State v. Rood

12 Vt. 396 | Vt. | 1840

The opinion of the court was delivered by

Williams, Ch. J.

It is admitted, by the attorney for the state, that in a prosecution like the one under consideration, it is necessary to prove a marriage in fact, and that reputation and cohabitation, alone, are not sufficient. It is usual to prove such marriage either by producing a copy of the register or record, when one is kept, or, which is more customary, by the testimony of a witness present at the celebration. The English and American cases agree in this doctrine. Rex v. Fielding, 5 St. Tr. 614. Commonwealth v. Littlejohn, 15 Mass. 163. The proof, in the case before us, was by a witness present at the ceremony. It is not necessary^ in the first instance, to show the authority or official character of the person celebrating or solemnizing the marriage. It seems to be sufficient if the ceremony was performed by a person appearing in the official character of one duly authorized, especially if it was followed by cohabitation and recognizing each other as husband and wife. Rex v. Brampton, 10 East, 282. By the laws of the state of New York, a marriage is legal if the parties appear before a magistrate and declare their consent to a marriage, and it was not necessary to prove the law, if it was known to the court at the trial, or if it is now known to be as decided on the trial.

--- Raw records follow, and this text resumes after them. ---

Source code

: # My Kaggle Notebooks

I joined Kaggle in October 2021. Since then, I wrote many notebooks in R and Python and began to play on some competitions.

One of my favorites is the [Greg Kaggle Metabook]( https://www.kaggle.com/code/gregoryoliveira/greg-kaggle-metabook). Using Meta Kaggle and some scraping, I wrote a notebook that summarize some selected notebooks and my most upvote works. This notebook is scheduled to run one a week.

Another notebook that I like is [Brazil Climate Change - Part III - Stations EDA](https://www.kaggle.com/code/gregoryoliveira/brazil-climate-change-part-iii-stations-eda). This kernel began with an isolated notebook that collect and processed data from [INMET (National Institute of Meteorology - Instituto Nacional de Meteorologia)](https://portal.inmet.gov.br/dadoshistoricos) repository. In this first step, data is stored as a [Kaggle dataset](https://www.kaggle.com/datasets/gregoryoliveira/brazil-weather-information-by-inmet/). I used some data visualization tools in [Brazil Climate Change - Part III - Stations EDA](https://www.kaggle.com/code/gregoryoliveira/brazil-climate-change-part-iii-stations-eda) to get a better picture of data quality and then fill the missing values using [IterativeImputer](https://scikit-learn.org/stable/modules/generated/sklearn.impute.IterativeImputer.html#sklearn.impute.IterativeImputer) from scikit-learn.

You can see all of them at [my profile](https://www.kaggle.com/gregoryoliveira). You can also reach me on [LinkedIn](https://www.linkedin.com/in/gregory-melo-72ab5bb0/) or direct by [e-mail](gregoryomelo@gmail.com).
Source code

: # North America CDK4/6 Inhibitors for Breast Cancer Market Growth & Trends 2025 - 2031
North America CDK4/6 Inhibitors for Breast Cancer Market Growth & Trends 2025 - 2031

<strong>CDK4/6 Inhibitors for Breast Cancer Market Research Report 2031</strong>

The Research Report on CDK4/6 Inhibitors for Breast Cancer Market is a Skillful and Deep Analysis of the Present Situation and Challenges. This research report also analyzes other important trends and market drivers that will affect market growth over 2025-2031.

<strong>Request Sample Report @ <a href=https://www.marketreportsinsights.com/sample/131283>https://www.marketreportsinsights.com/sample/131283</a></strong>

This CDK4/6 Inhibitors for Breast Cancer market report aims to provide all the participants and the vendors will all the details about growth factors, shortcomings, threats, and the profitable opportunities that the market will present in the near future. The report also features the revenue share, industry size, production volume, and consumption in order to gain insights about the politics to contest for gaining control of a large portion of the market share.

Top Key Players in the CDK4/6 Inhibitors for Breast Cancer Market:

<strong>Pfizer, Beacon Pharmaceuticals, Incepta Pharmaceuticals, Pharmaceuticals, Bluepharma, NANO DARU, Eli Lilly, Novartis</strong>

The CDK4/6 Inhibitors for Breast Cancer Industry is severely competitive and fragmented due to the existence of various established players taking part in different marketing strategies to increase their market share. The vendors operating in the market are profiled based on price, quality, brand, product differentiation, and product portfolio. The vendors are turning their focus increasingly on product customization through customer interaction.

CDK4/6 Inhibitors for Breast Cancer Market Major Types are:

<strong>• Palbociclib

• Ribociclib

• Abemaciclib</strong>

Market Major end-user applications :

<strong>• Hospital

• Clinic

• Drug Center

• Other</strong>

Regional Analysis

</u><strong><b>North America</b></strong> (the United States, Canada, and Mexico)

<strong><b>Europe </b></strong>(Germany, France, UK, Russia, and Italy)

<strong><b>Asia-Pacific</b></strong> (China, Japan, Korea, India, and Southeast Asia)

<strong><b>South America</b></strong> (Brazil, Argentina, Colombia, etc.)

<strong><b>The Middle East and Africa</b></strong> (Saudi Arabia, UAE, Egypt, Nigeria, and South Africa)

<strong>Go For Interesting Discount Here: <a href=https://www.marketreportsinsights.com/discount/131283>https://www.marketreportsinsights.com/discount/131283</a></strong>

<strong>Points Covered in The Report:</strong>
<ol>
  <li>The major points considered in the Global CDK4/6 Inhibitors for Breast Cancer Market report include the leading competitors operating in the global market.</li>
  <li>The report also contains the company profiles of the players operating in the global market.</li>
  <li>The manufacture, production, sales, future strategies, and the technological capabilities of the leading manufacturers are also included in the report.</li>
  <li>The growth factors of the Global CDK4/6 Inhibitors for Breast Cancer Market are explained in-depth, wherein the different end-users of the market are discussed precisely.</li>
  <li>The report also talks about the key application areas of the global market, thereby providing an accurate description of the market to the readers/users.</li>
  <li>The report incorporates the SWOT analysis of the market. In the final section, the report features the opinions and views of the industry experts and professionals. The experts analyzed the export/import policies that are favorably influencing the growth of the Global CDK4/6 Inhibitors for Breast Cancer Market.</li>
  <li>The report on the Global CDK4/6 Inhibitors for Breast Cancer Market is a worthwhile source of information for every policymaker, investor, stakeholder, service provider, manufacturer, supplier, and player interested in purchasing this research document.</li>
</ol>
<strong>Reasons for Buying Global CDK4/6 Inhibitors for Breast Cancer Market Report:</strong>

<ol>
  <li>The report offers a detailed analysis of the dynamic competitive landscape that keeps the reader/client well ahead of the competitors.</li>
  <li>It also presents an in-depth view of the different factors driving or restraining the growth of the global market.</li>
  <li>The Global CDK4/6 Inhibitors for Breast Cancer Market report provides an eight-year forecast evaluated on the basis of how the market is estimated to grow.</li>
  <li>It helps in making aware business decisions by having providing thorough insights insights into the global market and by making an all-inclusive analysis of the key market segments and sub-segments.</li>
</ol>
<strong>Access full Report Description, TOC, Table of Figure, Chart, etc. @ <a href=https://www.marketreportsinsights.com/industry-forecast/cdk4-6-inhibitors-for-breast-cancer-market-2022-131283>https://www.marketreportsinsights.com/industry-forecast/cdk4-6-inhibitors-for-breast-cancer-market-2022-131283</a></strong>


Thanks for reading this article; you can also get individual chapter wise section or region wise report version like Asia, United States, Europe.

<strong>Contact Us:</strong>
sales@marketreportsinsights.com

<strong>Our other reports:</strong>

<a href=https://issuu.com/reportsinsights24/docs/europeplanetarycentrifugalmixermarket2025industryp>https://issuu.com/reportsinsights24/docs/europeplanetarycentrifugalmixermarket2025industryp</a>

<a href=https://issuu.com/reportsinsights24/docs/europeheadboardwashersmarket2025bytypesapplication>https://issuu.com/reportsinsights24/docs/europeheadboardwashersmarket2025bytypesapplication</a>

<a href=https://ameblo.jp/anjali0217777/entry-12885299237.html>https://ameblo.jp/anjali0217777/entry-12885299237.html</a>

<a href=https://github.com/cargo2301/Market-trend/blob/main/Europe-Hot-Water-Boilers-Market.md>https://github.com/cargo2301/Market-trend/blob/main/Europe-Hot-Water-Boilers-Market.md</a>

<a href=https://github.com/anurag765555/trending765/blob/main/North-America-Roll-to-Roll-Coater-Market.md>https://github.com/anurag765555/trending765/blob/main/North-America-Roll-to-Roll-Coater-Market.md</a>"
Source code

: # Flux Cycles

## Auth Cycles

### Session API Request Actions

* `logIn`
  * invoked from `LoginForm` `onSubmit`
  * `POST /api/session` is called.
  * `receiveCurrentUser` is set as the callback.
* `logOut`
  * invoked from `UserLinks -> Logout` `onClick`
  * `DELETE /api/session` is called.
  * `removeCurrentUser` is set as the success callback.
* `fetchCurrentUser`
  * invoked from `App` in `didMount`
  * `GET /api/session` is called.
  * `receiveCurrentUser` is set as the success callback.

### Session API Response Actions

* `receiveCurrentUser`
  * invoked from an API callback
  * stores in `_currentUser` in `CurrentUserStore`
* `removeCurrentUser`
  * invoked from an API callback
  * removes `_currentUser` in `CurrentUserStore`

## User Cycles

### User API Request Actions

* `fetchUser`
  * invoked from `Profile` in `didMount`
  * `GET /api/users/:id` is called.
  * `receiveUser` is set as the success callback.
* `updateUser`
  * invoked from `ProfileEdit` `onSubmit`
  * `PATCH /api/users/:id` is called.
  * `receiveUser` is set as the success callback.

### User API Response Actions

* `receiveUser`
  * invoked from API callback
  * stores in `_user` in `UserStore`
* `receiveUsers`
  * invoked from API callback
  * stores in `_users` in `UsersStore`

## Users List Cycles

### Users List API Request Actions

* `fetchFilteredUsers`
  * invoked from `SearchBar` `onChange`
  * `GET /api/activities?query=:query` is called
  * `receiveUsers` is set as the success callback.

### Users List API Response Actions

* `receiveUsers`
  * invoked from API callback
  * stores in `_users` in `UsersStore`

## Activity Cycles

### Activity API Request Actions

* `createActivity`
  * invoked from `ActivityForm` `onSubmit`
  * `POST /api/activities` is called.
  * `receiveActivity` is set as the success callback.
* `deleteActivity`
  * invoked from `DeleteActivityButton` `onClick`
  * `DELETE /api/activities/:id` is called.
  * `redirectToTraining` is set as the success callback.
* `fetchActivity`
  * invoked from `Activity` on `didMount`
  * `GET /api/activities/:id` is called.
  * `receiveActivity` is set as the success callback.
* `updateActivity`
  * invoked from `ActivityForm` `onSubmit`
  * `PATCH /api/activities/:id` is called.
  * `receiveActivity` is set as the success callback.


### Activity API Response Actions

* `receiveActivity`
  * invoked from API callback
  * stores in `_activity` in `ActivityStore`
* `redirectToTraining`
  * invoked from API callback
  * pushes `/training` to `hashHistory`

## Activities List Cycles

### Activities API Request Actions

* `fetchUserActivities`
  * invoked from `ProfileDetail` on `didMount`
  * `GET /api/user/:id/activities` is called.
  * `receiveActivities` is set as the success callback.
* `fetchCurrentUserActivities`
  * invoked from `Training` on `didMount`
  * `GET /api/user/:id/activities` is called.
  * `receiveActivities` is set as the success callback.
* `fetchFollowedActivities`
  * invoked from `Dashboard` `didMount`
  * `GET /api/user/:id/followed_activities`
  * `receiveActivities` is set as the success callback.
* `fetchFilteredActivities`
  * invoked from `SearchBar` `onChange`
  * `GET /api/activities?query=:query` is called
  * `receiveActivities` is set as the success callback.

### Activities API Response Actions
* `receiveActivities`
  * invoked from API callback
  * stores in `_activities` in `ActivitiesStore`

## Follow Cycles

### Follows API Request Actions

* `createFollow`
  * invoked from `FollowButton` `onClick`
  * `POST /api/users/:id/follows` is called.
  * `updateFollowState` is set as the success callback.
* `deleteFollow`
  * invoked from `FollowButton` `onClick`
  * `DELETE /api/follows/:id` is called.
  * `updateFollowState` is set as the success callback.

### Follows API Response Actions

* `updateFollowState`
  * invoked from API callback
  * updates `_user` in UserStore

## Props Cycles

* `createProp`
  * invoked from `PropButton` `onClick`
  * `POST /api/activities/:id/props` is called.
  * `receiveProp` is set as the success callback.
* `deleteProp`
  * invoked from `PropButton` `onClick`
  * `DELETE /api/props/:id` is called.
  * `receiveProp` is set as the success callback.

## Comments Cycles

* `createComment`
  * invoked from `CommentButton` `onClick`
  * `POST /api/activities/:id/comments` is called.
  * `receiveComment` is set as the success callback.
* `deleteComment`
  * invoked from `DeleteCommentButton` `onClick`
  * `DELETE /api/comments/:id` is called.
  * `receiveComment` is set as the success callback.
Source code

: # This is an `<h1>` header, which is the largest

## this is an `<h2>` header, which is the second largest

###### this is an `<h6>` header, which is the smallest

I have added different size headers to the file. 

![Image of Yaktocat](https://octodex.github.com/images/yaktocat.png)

The evidence introduced was sufficient, prima fame, to prove a marriage in fact. The parties appeared before a magistrate, or one acting as such, and who was authorized by the laws of the state, where it took place, to solemnize a mar*400riage, and, before him, were married. If Isaac Bishop was not a magistrate, or the laws of the state of New York, were different from what was supposed by the court, on the trial, the evidence of that should have come from the respondent, after the case was thus made out, prima facie, against him.

Judgment is to be rendered on the verdict.